Some of the more serious topics I’ll be covering will range from my opinion on grass roots snooker, the state of the amateur game, Tour qualifying criteria, the tougher end at the lower reaches of the pro rankings and the cost involved, right through to issues regarding players at the higher end of the snooker spectrum.

We’re fortunate in this age of the Internet to have a numerous and varied gaggle of fine snooker bloggers who collectively do a grand job in covering up to the minute results, current ranking updates, projected rankings etc etc. I’ve said in the past how much their diligence and dedication is much appreciated by the players and fans alike, and long may that continue. If I can add something a wee bit different for you then it’ll have been worth it.

One thing there’s rarely a dearth of in the player’s room (as Jason Ferguson, our chairman would testify) is healthy debate on some, although more likely all of the logistical decisions which of course have an impact on all professional players. As most of you are well aware, it’s 5 years now since Barry Hearn won control of our sport.
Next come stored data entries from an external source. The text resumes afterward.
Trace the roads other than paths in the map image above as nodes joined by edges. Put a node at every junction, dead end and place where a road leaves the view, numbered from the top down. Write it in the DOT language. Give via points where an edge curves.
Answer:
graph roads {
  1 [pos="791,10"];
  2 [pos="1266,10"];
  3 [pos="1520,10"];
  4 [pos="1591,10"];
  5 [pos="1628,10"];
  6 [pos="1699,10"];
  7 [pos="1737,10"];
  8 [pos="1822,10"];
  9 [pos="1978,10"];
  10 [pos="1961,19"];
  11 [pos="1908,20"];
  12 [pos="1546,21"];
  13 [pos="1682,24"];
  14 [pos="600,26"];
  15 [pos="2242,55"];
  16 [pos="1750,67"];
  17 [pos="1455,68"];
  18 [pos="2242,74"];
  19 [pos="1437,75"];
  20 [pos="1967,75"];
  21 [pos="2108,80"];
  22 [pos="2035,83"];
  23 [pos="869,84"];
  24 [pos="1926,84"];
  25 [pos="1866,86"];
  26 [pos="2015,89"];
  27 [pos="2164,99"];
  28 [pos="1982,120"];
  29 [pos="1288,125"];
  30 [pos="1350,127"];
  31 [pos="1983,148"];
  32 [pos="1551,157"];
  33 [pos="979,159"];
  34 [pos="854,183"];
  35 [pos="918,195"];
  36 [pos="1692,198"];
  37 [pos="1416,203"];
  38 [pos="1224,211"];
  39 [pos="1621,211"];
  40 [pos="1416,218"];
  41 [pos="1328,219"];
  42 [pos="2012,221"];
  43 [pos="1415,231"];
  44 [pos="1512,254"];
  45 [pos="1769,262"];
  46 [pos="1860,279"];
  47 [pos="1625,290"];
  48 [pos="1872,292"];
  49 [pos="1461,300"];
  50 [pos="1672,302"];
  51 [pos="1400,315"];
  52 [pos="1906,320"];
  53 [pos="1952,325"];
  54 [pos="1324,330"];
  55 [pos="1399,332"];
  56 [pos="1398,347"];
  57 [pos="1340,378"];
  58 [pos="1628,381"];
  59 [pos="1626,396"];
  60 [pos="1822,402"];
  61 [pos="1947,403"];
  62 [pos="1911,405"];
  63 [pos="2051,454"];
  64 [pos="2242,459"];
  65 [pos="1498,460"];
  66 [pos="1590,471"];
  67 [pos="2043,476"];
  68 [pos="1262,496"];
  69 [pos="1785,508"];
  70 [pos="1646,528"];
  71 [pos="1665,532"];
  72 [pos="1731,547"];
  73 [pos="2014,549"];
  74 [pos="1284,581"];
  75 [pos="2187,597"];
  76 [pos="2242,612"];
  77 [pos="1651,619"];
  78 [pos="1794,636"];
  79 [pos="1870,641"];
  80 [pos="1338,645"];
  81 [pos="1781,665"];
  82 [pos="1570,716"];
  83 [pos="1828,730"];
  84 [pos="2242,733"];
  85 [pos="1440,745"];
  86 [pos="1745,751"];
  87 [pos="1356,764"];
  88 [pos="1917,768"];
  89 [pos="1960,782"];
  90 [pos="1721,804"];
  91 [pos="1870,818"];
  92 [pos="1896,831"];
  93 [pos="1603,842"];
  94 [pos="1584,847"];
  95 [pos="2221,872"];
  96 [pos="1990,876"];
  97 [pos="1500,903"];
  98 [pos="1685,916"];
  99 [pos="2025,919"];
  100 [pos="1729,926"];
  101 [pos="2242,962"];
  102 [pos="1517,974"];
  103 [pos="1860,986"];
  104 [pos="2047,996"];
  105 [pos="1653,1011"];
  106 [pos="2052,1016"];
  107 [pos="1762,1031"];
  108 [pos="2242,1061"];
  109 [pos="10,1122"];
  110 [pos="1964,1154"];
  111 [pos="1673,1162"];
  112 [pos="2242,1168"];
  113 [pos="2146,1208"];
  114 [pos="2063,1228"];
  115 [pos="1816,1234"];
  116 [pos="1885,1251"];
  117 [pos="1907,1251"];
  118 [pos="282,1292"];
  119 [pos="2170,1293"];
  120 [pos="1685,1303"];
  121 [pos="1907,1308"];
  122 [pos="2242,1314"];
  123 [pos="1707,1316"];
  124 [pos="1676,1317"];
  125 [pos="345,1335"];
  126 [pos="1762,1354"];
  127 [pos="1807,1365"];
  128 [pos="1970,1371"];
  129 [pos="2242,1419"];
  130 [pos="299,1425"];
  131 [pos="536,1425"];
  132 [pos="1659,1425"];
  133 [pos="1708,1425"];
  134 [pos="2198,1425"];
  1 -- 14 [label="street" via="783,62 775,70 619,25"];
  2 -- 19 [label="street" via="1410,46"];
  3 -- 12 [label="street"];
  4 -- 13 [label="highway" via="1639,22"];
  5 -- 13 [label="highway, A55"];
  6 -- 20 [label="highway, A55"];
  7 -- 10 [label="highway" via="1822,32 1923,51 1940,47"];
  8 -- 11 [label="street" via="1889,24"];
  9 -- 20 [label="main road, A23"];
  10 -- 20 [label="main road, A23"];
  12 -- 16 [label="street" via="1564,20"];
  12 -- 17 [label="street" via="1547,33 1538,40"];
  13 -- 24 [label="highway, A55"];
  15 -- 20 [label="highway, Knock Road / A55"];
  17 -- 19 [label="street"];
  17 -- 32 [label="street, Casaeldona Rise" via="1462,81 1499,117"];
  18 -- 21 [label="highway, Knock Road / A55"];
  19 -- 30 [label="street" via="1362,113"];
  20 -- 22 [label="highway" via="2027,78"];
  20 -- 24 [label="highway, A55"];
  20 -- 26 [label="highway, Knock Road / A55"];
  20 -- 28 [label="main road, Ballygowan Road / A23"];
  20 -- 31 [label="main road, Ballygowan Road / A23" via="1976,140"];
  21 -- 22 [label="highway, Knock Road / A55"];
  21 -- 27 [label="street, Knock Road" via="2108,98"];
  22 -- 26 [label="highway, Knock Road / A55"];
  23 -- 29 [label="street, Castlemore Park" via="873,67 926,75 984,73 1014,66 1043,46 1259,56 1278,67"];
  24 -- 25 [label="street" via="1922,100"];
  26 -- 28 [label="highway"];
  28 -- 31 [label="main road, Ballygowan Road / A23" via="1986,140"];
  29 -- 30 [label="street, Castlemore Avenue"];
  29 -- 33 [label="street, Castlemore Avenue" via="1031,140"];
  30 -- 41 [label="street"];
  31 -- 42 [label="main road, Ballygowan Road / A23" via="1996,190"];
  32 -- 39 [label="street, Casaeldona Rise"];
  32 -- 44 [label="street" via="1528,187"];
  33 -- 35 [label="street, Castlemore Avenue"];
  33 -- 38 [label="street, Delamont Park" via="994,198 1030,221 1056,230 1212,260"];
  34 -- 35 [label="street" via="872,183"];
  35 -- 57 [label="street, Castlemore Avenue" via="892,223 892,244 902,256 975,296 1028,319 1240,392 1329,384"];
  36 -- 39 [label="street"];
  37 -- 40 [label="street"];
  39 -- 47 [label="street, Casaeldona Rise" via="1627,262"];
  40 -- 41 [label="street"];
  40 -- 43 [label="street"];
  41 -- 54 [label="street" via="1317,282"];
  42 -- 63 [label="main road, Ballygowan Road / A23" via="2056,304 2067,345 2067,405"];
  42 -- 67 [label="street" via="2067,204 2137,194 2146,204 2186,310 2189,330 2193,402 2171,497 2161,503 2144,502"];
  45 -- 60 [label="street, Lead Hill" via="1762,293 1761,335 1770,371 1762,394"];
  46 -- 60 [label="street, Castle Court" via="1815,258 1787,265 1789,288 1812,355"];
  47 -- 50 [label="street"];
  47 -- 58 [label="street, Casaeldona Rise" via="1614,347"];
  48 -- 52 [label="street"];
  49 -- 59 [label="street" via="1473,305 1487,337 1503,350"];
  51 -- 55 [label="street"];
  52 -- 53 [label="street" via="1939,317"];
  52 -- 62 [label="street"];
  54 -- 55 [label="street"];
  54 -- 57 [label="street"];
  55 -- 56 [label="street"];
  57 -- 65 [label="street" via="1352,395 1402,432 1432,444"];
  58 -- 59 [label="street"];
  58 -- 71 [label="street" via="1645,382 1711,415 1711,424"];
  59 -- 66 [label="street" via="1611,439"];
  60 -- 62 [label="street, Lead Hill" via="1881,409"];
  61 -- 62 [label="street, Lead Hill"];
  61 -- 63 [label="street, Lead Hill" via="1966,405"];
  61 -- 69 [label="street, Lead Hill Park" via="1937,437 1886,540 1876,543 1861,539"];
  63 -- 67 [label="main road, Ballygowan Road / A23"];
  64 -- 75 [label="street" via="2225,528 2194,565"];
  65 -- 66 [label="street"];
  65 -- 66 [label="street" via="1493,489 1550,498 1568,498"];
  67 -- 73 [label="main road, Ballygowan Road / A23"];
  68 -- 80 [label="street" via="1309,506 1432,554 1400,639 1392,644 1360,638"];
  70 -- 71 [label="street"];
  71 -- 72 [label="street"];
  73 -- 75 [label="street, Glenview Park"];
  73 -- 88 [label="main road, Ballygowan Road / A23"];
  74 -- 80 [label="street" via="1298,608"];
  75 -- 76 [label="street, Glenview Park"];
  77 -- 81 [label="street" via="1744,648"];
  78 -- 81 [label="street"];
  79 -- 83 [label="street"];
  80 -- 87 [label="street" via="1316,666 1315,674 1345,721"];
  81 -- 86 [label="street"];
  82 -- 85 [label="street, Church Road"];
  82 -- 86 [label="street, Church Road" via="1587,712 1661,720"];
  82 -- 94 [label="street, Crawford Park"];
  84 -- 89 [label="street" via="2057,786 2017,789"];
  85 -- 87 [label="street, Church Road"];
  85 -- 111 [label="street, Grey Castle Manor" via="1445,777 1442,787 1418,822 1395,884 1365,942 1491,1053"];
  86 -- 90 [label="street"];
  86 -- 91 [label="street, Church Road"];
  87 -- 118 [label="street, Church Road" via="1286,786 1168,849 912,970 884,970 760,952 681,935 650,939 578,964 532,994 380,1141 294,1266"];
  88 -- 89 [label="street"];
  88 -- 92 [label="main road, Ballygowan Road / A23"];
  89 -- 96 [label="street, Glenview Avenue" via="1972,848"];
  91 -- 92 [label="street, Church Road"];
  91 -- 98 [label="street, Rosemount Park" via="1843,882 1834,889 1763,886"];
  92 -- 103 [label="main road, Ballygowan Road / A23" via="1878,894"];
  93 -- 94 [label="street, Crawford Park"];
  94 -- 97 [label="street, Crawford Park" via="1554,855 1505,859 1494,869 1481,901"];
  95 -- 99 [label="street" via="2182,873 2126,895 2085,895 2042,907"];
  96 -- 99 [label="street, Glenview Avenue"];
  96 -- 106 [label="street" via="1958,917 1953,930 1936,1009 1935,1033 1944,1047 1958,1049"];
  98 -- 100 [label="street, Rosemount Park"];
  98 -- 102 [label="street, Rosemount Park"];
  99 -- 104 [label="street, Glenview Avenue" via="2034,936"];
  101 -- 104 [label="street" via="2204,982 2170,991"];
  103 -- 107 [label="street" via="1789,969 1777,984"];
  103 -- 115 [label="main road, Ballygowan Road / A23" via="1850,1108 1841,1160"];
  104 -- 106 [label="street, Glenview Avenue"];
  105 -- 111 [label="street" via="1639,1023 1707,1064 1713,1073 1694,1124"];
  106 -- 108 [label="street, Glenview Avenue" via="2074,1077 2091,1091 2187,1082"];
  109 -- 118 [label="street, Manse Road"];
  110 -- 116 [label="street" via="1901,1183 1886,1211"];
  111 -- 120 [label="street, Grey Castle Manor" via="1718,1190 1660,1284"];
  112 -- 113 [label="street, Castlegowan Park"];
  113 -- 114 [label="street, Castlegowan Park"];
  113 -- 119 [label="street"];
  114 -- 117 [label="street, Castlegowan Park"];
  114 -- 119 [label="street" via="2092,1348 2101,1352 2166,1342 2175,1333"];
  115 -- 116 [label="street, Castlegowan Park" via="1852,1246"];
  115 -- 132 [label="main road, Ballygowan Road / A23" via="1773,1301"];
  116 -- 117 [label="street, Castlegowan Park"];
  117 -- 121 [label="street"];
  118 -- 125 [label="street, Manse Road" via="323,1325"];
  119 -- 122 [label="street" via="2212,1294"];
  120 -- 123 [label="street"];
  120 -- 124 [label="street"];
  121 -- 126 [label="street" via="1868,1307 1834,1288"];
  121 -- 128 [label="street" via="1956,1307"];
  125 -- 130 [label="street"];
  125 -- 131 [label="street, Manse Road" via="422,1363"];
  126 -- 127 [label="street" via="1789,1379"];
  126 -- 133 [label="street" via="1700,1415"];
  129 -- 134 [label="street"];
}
With the change at board level back then being very much along the lines of ‘Out with the old, and in with the new’, then life at the snooker coal face swiftly followed suit. I for one – have considered for some time that the vast majority of change has been of a positive nature. Again, let’s hope that trend continues. I’m sure it will.

As this little blog will be very much an ‘as we go’ kind of thing, I’m keen on hearing any suggestions that you guys might have as to any playing issues you feel are worth covering, and I’ll do my level best to get on it.

I’ve a few things in mind at the moment, one being what will happen regarding the APTC Tour uncertainty as regards the postponement / cancellation of APTC 1. With PTC Finals berths, and full Tour spots potentially up for grabs. However, I’m sure in the fullness of time all will be made clear.

As I don’t want to write only about the serious stuff, there’s a few ideas I have for a regular feature. One will be a players, officials and referee’s Q&A which will be the same set of questions to each of the guys or gals. It will be mostly non-snooker related, lighthearted questions which I hope you’ll enjoy. If any of you players etc fancy getting involved then give me a shout at the venues if you’ve got a half hour to spare. Or if there’s anyone in particular you’d like to do hear doing my Q&A, let me know – and I’ll do my best to be a pest.

Thanks for reading, and I’ll catch you guys soon.